It just so happens that less than two weeks ago the House passed two bills to require background checks on all gun sales transfers and to create an expanded 10-day review of gun sales. Yet both faced nearly lockstep Republican opposition and will inevitably disappear into the black hole of the GOP Senate filibuster.
At a previously scheduled Senate Judiciary Committee hearing on Tuesday on this very subject, Republicans were livid at the mere suggestion that we might do something about the thousands of Americans killed with guns every year.
“Every time there’s a shooting, we play this ridiculous theater where this committee gets together and proposes a bunch of laws that would do nothing to stop these murders,” said Sen. Ted Cruz (R-Tex.).
But the reason it’s theater is the filibuster. Senators don’t need to consider gun legislation in a serious way, because Republicans can and will kill it no matter what it does or doesn’t do.
Might that finally change? In an interview, Sen. Richard Blumenthal (D-Conn.) noted that a confluence of events have come together in a potentially new way.
Democrats control Congress and the White House. President Biden himself was tapped by then-President Barack Obama to lead the failed effort at gun reform after the 2012 massacre at Sandy Hook Elementary. A stronger and more media-savvy youth movement has been galvanized by school shootings such as the one in Parkland, Fla.
And, perhaps above all else, Democrats are thinking seriously about reforming the filibuster, with Biden himself proclaiming a willingness to contemplate it.
“This time feels different,” Blumenthal told us, citing a “grass-roots movement of unparalleled power, led by a new generation, that’s already produced wins in congressional races, with candidates explicitly advocating for gun violence prevention.”
And, Blumenthal pointed out, the travails of the National Rifle Association show opponents of gun reform “losing their grip on Congress.”
Blumenthal also noted that Biden and Senate Majority Leader Charles E. Schumer (D-N.Y.) have both declared an intention to act. Schumer said Tuesday that “the Senate is going to debate and address the epidemic of gun violence in this country.” And Biden urged the House and Senate to “act,” calling for a ban on assault weapons.
History, of course, won’t make you too optimistic. If there were ever a time when it might have happened, it was with the Manchin-Toomey universal background check bill.
That proposal came after the unparalleled horror of Sandy Hook, when 20 children were murdered. It got the support of the reddest of red-state Democrats (Sen. Joe Manchin III of West Virginia) and a Republican from a swing state with many rural gun owners (Sen. Patrick J. Toomey of Pennsylvania).
Background checks regularly received the support of more than 80 percent of the public in polls. What’s more, this proposal was even more modest than the one that just passed the House. And it did none of the things that garner more Republican opposition — banning assault weapons, limiting the number of guns people can buy, requiring more stringent licensing.
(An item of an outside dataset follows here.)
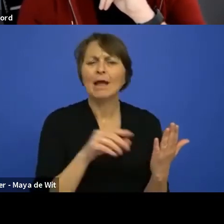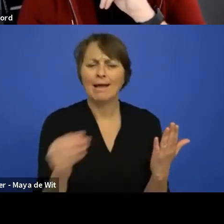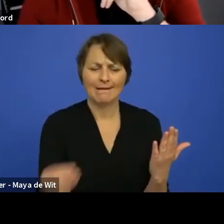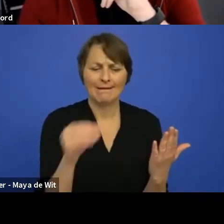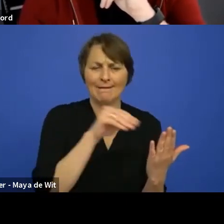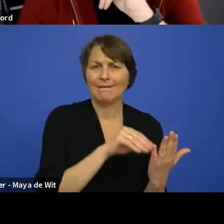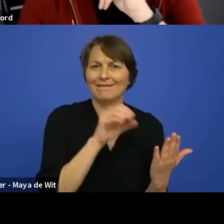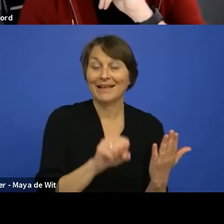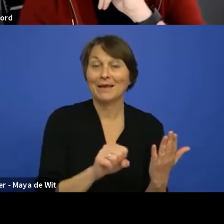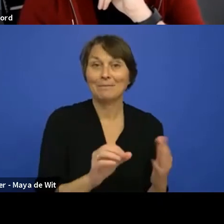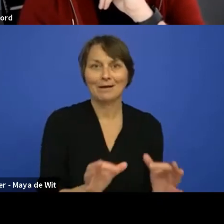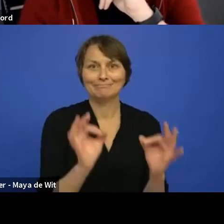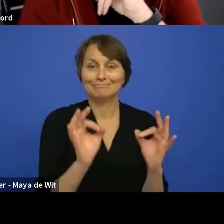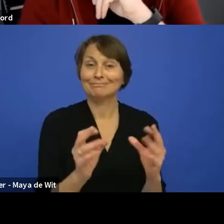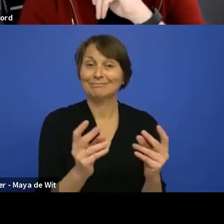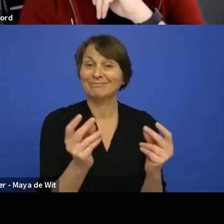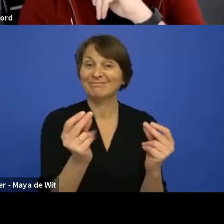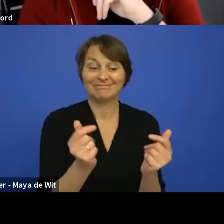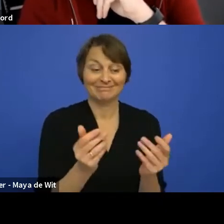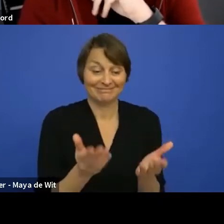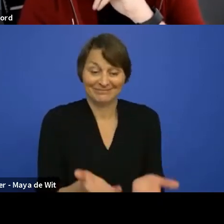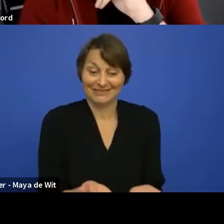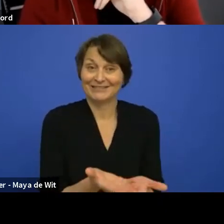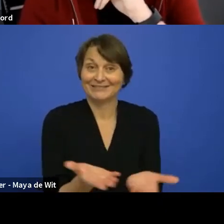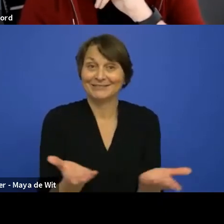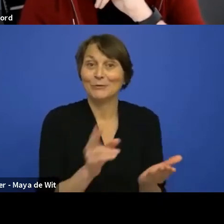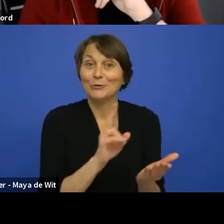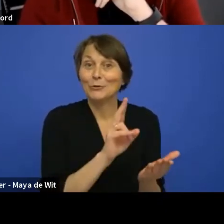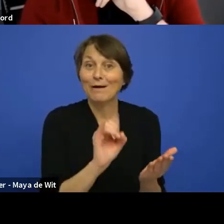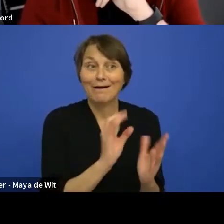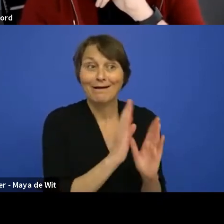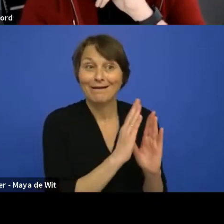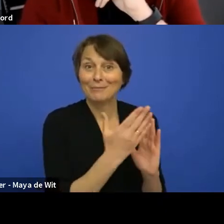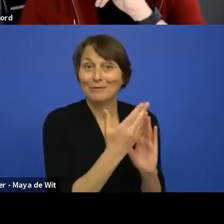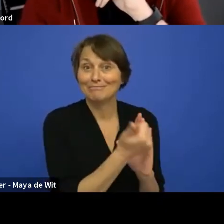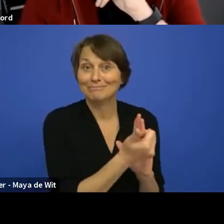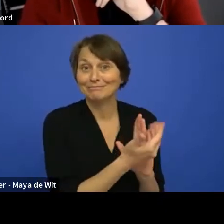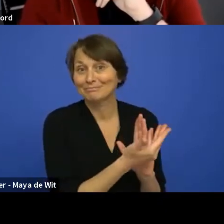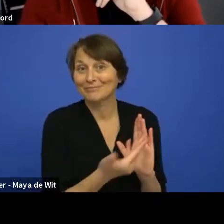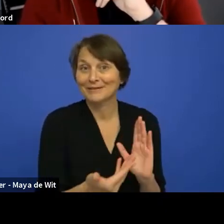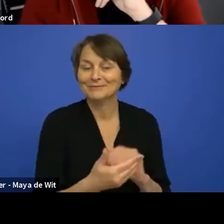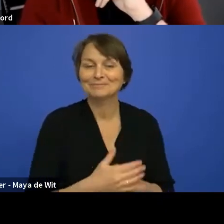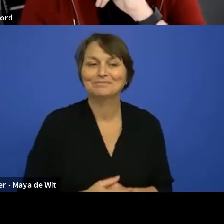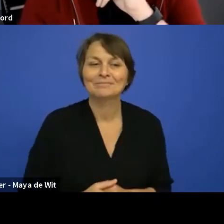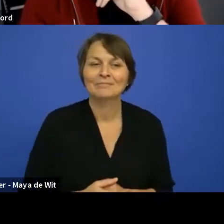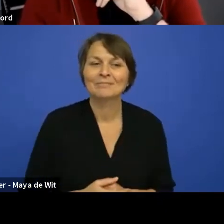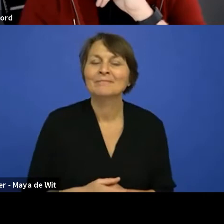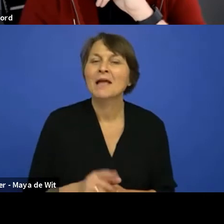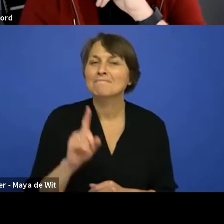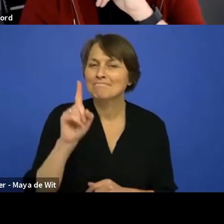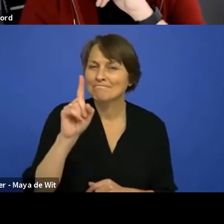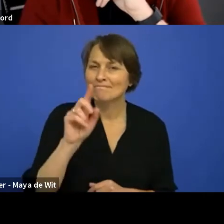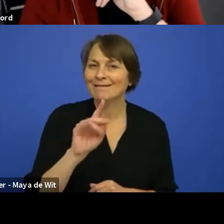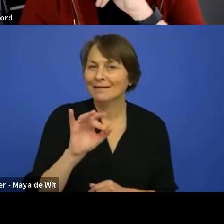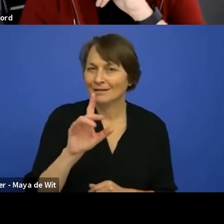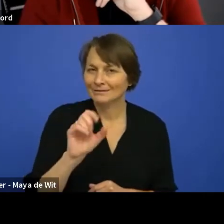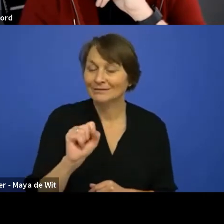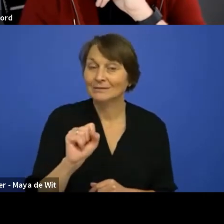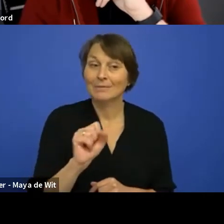with the URL. Yeah. Maybe also have to mention that the URL library right now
But not even that could survive the filibuster. It got 54 Senate votes and died because it couldn’t get to the 60-vote supermajority.
Even after this latest shooting, Senate Minority Leader Mitch McConnell (R-Ky.) quickly signaled GOP opposition. He claimed that he’s “open to the discussion” but immediately said he’d oppose anything that “doesn’t work,” which is what Republicans will say no matter what is proposed, just as Cruz already has.
The big question is whether the pile-up of proposals like this — ones such as gun reform, voting rights protections, climate legislation, etc. — falling victim to the filibuster is finally enough to force Democrats to reform or eliminate it.
Blumenthal told us a new overlap of interests among Democrats might help. The escalation of GOP voter suppression tactics everywhere has focused their minds on the need for sweeping voting rights legislation.
Meanwhile, the gun carnage is mounting. If enough legislation dies at the hands of the filibuster, Blumenthal argued, the pressure could build.
“The combination of voting rights and gun violence and a number of other causes failing simply because of the filibuster is a really powerful argument for filibuster reform,” Blumenthal said.
It has become clear that only with filibuster reform could an actual debate and negotiation take place. Manchin, who says he doesn’t support the House background check bill because it doesn’t have enough of a carve-out for people who know each other, could have his voice heard.
Manchin could negotiate different language and different provisions, and a variety of senators, both Democrat and Republican, could have input until they arrive at a bill that has majority support.
But that can’t happen if Republicans know they can kill a bill on arrival with the filibuster. And changing that will almost certainly require Democrats such as Manchin and Sen. Kyrsten Sinema of Arizona to be willing to entertain reform or elimination.
Said Blumenthal: “Some of my colleagues will have to see that it is a precondition that is necessary for progress in so many areas that otherwise will be stymied.”